■ **TASKS TO PERFORM**
1) According to the study methods passage, why were the means of the log-transformed PZQ, trans-4-OH-PZQ and trans-4-OH-PZQ/PZQ concentrations antilogged? Answer in one to three sentences.
2) Transcribe the part of the study methods passage between "The primary study" and "et al., 2017).", inclusive.

■ **READING PASSAGE**
=== Section Start ===

The primary study outcome was the effect of CYP3A4, CYP3A5, CYP2C19 and CYP2C9 genotypes on PZQ, trans-4-OH-PZQ concentrations and metabolic ratio (trans-4-OH-PZQ/PZQ). The secondary outcomes were the effect of CYP3A4, CYP3A5, CYP2C19 and CYP2C9 genotypes on treatment efficacy (cure rate and eggs count reduction) and adverse events. The cure rate was defined as the proportion of infected children who were eggs positive for Schistosoma mansoni infection at baseline and turned negative at 3 weeks post-treatment (Mnkugwe et al., 2019). Eggs count reduction was defined by the mean percent change in eggs count per Gram between baseline and at 3 weeks’ post-treatment. An adverse event was defined as any symptom reported by a child, which is temporally associated with PZQ intake, but not necessarily causally related (Zwang et al., 2017).

Statistical Data Analyses

Data was entered into Microsoft Excel and analyzed using the Statistical Package for Social Sciences (SPSS) version 20 (SPSS, IBM Corp, Armonk, NY, United States). Descriptive statistics were used for the analysis of both socio-demographic and clinical data. Socio-demographic characteristics were summarized into a frequency Tables as proportions for categorical data and mean ± standard deviations (SD) or median (range or Interquartile range- IQR) depending on the normality distribution of the data. Descriptive statistics were also used to analyze the treatment efficacy (i.e., cure rates) and treatment-associated adverse events as proportions in different CYP enzyme genotypes. Chi-square test was used to compare the genotype and allele frequencies between the observed and expected according to the Hardy-Weinberg equilibrium. The CYP2C19 genotype was categorized as CYP2C19 *17 carriers (*17/*17 or *1/*17), wild type (*1/*1), and CYP2C19 *2, *3 carriers (*1/*2 or *1/*3 or *2/*17 or *3/*17 or *2/*2 or *2/*3 and *3/*3). The means of the log-transformed PZQ, trans-4-OH-PZQ and trans-4-OH-PZQ/PZQ concentrations were antilogged to obtain geometric means. One-way ANOVA was used to compare the geometric means of the PZQ, trans-4-OH-PZQ and trans-4-OH-PZQ/PZQ concentrations between different CYP450 genotypes. The Pearson’s Chi-square test or Fisher’s exact test depending on test appropriateness was used for assessing the association between cure rates, adverse events and CYP genotypes. A univariate followed by multivariate regression analysis were used to identify the predictors of cure rate at week 3 post-treatment, and treatment-associated adverse events. Variables with p < 0.2 from univariate analysis were included in the multivariate regression model. One-way ANOVA was used to compare the mean percent change in eggs count (egg reduction) between different CYP genotypes. A negative binomial regression model was used to assess the predictors of eggs reduction at 3 weeks’ post-treatment. A variable with p-value < 0.05 was considered as a significant predictor.

=== Section End ===

■ **DATA TO EXAMINE**
=== Section Start ===

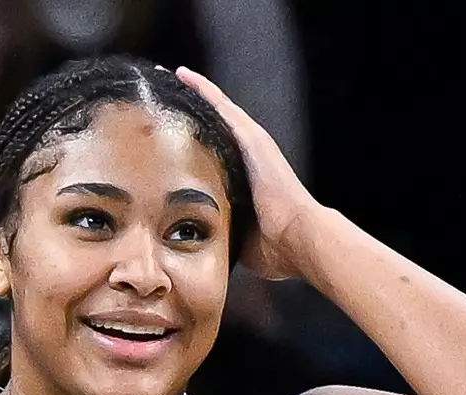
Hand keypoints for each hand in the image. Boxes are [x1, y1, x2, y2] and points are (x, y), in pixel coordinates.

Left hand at [175, 67, 324, 280]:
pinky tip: (185, 77)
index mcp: (244, 177)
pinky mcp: (253, 139)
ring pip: (218, 110)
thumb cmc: (274, 247)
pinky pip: (223, 108)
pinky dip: (205, 91)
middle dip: (193, 108)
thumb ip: (219, 230)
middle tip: (167, 91)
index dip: (194, 137)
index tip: (171, 127)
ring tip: (172, 76)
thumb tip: (197, 246)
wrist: (298, 240)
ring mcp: (253, 145)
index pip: (215, 151)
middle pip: (216, 125)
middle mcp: (250, 156)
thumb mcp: (236, 235)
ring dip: (196, 92)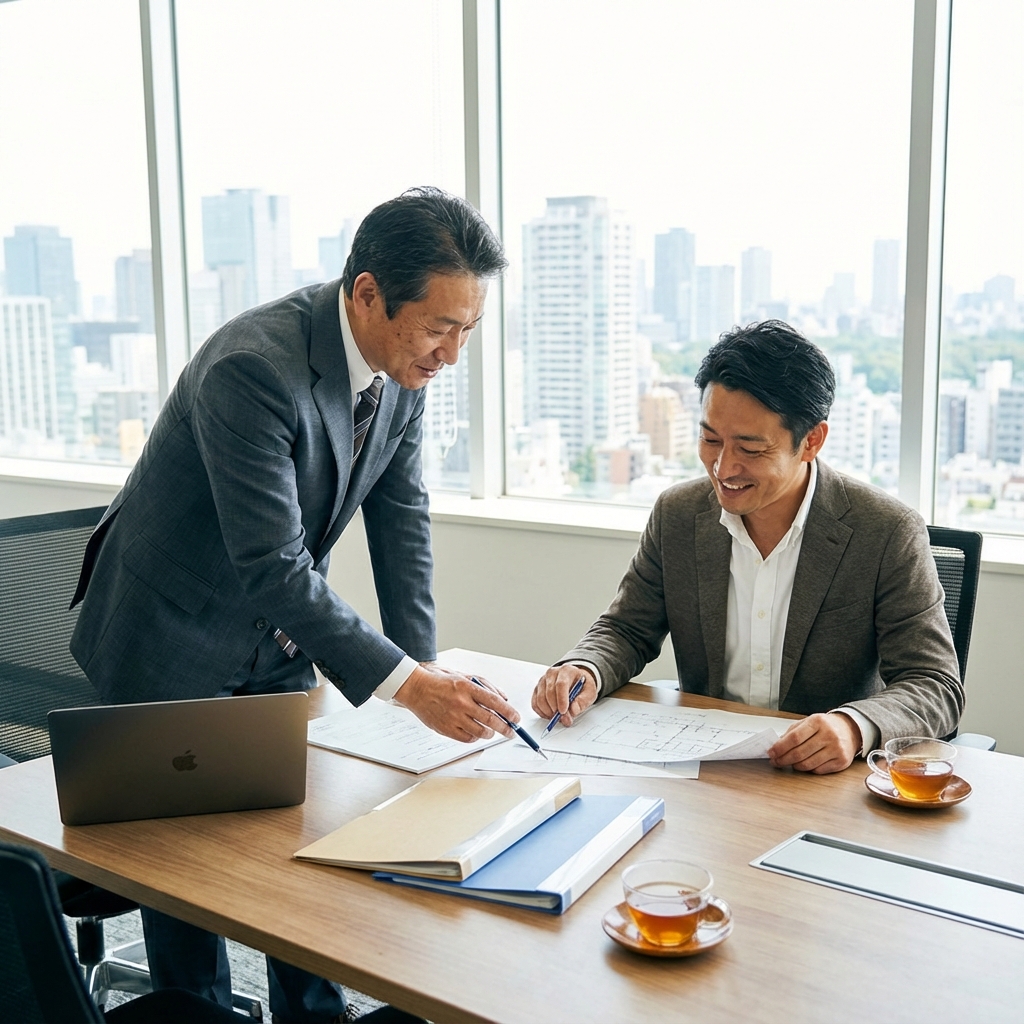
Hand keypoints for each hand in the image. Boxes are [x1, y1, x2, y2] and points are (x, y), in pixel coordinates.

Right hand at [393, 664, 518, 742]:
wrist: (415, 688)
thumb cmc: (440, 681)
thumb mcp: (464, 676)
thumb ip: (485, 686)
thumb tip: (503, 699)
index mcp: (467, 687)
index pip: (495, 702)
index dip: (509, 712)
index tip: (516, 718)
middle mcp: (461, 703)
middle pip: (491, 720)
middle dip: (505, 728)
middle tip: (511, 732)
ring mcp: (452, 717)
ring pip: (480, 732)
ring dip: (490, 733)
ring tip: (491, 731)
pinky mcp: (445, 729)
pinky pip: (467, 738)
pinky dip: (475, 737)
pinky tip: (475, 732)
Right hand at [531, 665, 597, 726]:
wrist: (575, 680)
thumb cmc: (582, 685)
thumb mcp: (590, 692)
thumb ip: (583, 701)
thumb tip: (573, 709)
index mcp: (567, 670)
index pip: (561, 684)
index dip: (561, 699)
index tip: (564, 711)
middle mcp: (552, 673)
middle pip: (549, 692)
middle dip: (555, 709)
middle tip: (564, 719)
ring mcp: (543, 681)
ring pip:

=== Section End ===

■ **RESPONSES TO THE EXERCISE**
1) They were antilogged to obtain geometric means. One-way ANOVA was then used to compare these geometric means between the different CYP450 genotypes.

2)
The primary study outcome was the effect of CYP3A4, CYP3A5, CYP2C19 and CYP2C9 genotypes on PZQ, trans-4-OH-PZQ concentrations and metabolic ratio (trans-4-OH-PZQ/PZQ). The secondary outcomes were the effect of CYP3A4, CYP3A5, CYP2C19 and CYP2C9 genotypes on treatment efficacy (cure rate and eggs count reduction) and adverse events. The cure rate was defined as the proportion of infected children who were eggs positive for Schistosoma mansoni infection at baseline and turned negative at 3 weeks post-treatment (Mnkugwe et al., 2019). Eggs count reduction was defined by the mean percent change in eggs count per Gram between baseline and at 3 weeks’ post-treatment. An adverse event was defined as any symptom reported by a child, which is temporally associated with PZQ intake, but not necessarily causally related (Zwang et al., 2017).